(Task item) Review the listing and copy each line that holds the word "evenodd".
————
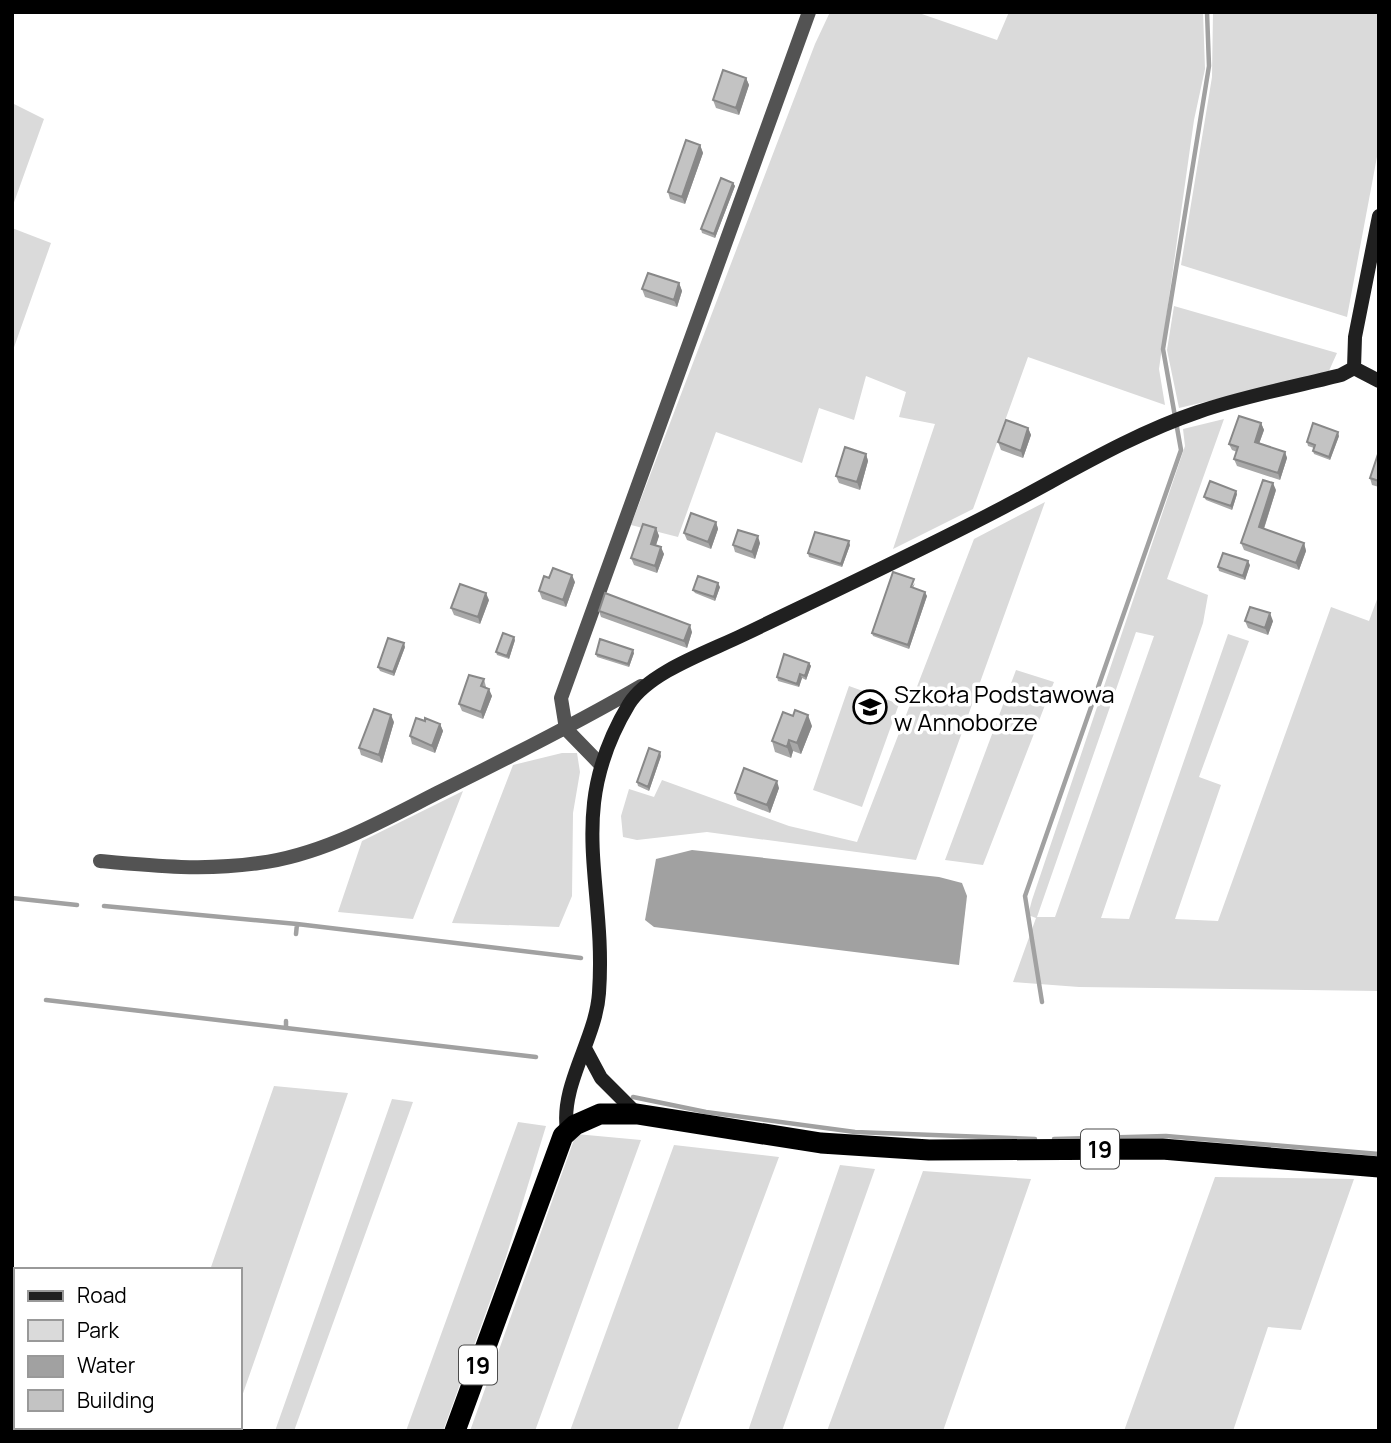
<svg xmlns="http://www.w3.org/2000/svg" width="1391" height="1443" viewBox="0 0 1391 1443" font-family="Manrope,sans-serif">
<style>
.green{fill:#dadada;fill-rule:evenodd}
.water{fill:#a1a1a1}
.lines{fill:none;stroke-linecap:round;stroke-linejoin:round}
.stream{stroke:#a1a1a1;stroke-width:4.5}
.street{stroke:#535353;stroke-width:14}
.secondary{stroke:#202020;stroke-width:14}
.highway{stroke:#000;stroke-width:21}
.wall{fill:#a8a8a8}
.shaded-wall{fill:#888}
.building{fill:#c3c3c3;stroke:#888;stroke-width:2}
.labels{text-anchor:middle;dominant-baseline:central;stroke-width:7;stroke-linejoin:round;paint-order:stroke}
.shield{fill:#fff;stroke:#4c4c4c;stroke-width:2}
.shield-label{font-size:23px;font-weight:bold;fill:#000}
.poi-label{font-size:24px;fill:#000;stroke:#fff;text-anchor:start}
</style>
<rect width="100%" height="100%" fill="#fff"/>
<path class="green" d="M830,12h86l81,28 12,-28h194l2,57 -11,51 -35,249 6,36 -137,-48 -55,152 -80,40 42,-125 -36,-7 7,-25 -40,-16 -12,44 -35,-12 -17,55 -86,-31 -38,105 -47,-12 184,-481z
M1213,12h166v134l-32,171 -166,-52 31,-188z
M12,103l32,16 -32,89z
M12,228l39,15 -39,110z
M1174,306l163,47 -9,20 -149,35 -12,-58z
M1224,419l-57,160 41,16 -5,28 -102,295 28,1 99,-285 21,7 -50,136 22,8 -46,134 43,2 113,-314 38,14 10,-27v397l-300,-4 -66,-5 23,-64 -8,-3 4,-15 153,-454 -2,-17zM1136,632l18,4 -99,281h-18z
M1045,502l-129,358 -209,-28 -70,8 -14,-3 -2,-21 8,-27 25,8 8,-17 127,46 68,16 117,-303z
M1016,670l38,12 -71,183 -38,-5z
M849,686l50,18 -37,103 -49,-17z
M562,753h15l3,19 -7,41 -1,83 -13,31 -107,-4 61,-158z
M463,791l-50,128 -75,-7 24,-71z
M274,1086l74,7 -108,309v-132h-30z
M392,1099l21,3 -119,329h-19z
M518,1122l28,4 -40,131 -63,174h-37z
M576,1134l65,6 -106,291h-65z
M674,1145l105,12 -102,274h-107z
M840,1165l35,4 -93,262h-34z
M923,1171l108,8 -88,252h-116z
M1215,1177l139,2 -53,151 -33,-3 -35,104h-109z
M154,1427h77l-1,4h-77z"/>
<path class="water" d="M692,850l247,27 23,6 5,13 -8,69 -305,-38 -9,-7 11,-61z"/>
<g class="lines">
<path class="stream" d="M12,898l65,7
M104,906l193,18 284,34
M296,934l1,-10
M46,1000l490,57
M1042,1002l-17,-106 156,-446 -18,-101 46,-283 -2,-54
M286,1028v-7
M633,1097l73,15 149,20 180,7
M1054,1139l112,-3 213,18"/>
<path class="street" d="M600,764l-34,-35 -5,-31 248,-686
M100,861c54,5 105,10 159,2 63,-8 123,-42 178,-70 69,-34 137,-68 204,-107"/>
<path class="secondary" d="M1379,216l-24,121 -1,31 25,13
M586,1050l15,28 36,36
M567,1130c-7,-45 29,-91 32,-137 8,-112 -35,-181 30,-289 20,-32 79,-52 114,-69 87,-42 175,-83 261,-128 63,-33 126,-72 194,-95 46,-16 96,-25 143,-37l13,-7"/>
<path class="highway" d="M455,1431l108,-295 12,-11 25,-11h37l184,29 108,7 233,-1 217,18"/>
</g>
<path class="wall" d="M746,78l3,7 -10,30 -23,-7 -3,-8z
M700,145l3,8 -18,51 -15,-5 -2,-7z
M733,183l2,3 -20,52 -13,-5 -1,-4z
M679,283l3,8 -5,16 -32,-10 -3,-8z
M1261,423l3,7 -5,14 26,8 2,6 -7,22 -43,-14 -3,-7 3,-7 -5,-2 -3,-6z
M1028,428l3,7 -8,23 -22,-8 -3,-8z
M1339,436l-9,24 -16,-6 -1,-3 1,-3 -6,-2 -1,-4z
M866,454l2,7 -8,29 -21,-7 -3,-7z
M1379,455v32l-7,-2 -2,-7z
M1276,490l-12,39 40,14 2,8 -7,19 -55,-20 -3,-7z
M1237,494l-5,16 -26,-10 -2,-3z
M716,522l2,7 -7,20 -24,-9 -3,-7z
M656,528l3,8 -3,9 8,9 -7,19 -23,-8 -3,-7z
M760,543l-5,16 -20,-7 -2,-7z
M850,545l-8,22 -33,-10 -1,-4z
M1250,565l-5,15 -26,-9 -1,-4z
M549,578l26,4 -9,25 -24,-8 -3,-8z
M915,583l-2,5 14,8 -18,53 -36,-13 -1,-3z
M720,587l-5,14 -20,-8 -2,-3z
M489,600l-9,24 -26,-9 -3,-7z
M599,611l93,21 -5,16 -86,-31z
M1245,621h28l-5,14 -20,-7z
M515,640l-6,19 -12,-4 -1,-3z
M405,647l-11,29 -14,-5 -2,-4z
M634,653l-5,14 -32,-10 -1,-3z
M809,663l2,3 -5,14 -4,-2 -3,9 -21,-6 -1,-4z
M484,679l2,8 6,9 -9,23 -21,-8 -3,-7z
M394,722l-12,41 -21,-8 -2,-7z
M440,724l3,7 -8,22 -23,-9 -2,-8z
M812,726l-11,28 -8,-3 -2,7 -16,-6 -3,-11z
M661,756l-12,35 -11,-5 -1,-4z
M779,788l-9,25 -33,-13 -2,-7z"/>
<path class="shaded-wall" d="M746,78l3,7 -10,30 -3,-7z
M700,145l3,8 -18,51 -3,-7z
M733,183l2,3 -20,52 -1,-4z
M679,283l3,8 -5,16 -3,-7z
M1261,423l3,7 -7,19 -2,-7z
M1028,428l3,7 -8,23 -2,-7z
M1338,432l1,4 -9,24 -1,-3z
M1285,452l2,6 -7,22 -2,-7z
M866,454l2,7 -8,29 -3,-8z
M1273,483l3,7 -14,44 -3,-7z
M1236,491l1,3 -5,16 -1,-4z
M716,522l2,7 -7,20 -3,-7z
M656,528l3,8 -5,15 -3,-7z
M758,536l2,7 -5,16 -3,-7z
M849,541l1,4 -8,22 -1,-3z
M1304,543l2,8 -7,19 -3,-7z
M661,547l3,7 -7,19 -2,-7z
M1248,561l2,4 -5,15 -2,-4z
M572,575l3,7 -9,25 -3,-7z
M718,583l2,4 -5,14 -1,-4z
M925,592l2,4 -18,53 -1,-4z
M486,593l3,7 -9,24 -2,-7z
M1270,613l3,8 -5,14 -3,-7z
M690,625l2,7 -5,16 -3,-7z
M514,637l1,3 -6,19 -2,-3z
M404,643l1,4 -11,29 -1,-4z
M633,650l1,3 -5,14 -1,-3z
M809,663l2,3 -5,14 -1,-4z
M800,674l2,4 -3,9 -2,-3z
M489,689l3,7 -9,23 -2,-7z
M391,715l3,7 -12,41 -3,-8z
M808,715l4,11 -11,28 -4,-11z
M440,724l3,7 -8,22 -3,-7z
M789,740l4,11 -2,7 -4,-11z
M660,752l1,4 -12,35 -1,-4z
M777,781l2,7 -9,25 -3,-8z"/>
<path class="building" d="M723,70l23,8 -10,30 -23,-8z
M686,140l14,5 -18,52 -14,-5z
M721,178l12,5 -19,51 -13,-5z
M648,273l31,10 -5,17 -32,-11z
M1239,416l22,7 -6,19 30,10 -7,21 -44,-14 4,-12 -9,-3z
M1006,420l22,8 -7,23 -23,-9z
M1313,423l25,9 -9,25 -16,-6 2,-6 -8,-3z
M845,447l21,7 -9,28 -21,-6z
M1378,454l1,1v26l-9,-3z
M1263,480l10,3 -14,44 45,16 -8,20 -55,-20z
M1210,481l26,10 -5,15 -27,-9z
M691,513l25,9 -8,20 -24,-9z
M643,524l13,4 -5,16 10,3 -6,19 -24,-8z
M738,530l20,6 -6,16 -19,-7z
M815,532l34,9 -8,23 -33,-11z
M1223,553l25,8 -5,15 -25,-9z
M553,568l19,7 -9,25 -24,-9 5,-15 5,2z
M893,572l21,7 -3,8 14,5 -17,53 -36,-12z
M698,576l20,7 -4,14 -21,-7z
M460,584l26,9 -8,24 -27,-9z
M605,593l85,32 -6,16 -85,-30z
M1250,607l20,6 -5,15 -20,-7z
M503,633l11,4 -7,19 -11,-4z
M388,638l16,5 -11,29 -15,-5z
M600,639l33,11 -5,14 -32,-10z
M784,654l25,9 -4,13 -5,-2 -3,10 -20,-7z
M469,675l15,4 -3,7 8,3 -8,23 -22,-8z
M374,709l17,6 -12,40 -20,-7z
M795,710l13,5 -11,28 -8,-3 -2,7 -15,-6 11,-29 10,4z
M416,718l9,3v-3l15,6 -8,22 -22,-10z
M649,748l11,4 -12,35 -11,-5z
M744,768l33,13 -10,24 -32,-12z"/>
<defs>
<symbol id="school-ring" viewBox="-11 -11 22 22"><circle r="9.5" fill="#fff" stroke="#000" stroke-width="1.5"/><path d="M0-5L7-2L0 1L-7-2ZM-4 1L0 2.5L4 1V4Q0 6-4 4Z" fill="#000"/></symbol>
</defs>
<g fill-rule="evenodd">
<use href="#school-ring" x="851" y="688" width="38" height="38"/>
</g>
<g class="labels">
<g class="shield">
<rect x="1081" y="1129.5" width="38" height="39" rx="5"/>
<rect x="459" y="1345.5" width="38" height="39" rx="5"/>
</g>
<g class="shield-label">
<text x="1100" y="1149">19</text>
<text x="478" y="1365">19</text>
</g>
<g class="poi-label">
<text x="894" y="693">Szkoła Podstawowa<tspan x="894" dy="28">w Annoborze</tspan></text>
</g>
</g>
<rect width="1391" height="1443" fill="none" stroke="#000000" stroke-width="28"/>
<rect x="14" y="1268" width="228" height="161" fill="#ffffff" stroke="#999999" stroke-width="2"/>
<rect x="28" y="1291" width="35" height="10" fill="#202020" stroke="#999999" stroke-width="2"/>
<text x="77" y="1303" font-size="21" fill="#000000">Road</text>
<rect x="28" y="1320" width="35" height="21" fill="#dadada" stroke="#999999" stroke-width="2"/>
<text x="77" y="1338" font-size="21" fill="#000000">Park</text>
<rect x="28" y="1356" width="35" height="21" fill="#a1a1a1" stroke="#999999" stroke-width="2"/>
<text x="77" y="1373" font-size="21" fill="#000000">Water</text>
<rect x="28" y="1390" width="35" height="21" fill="#c3c3c3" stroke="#999999" stroke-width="2"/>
<text x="77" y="1408" font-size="21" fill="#000000">Building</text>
</svg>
————
(Solved problem)
.green{fill:#dadada;fill-rule:evenodd}
<g fill-rule="evenodd">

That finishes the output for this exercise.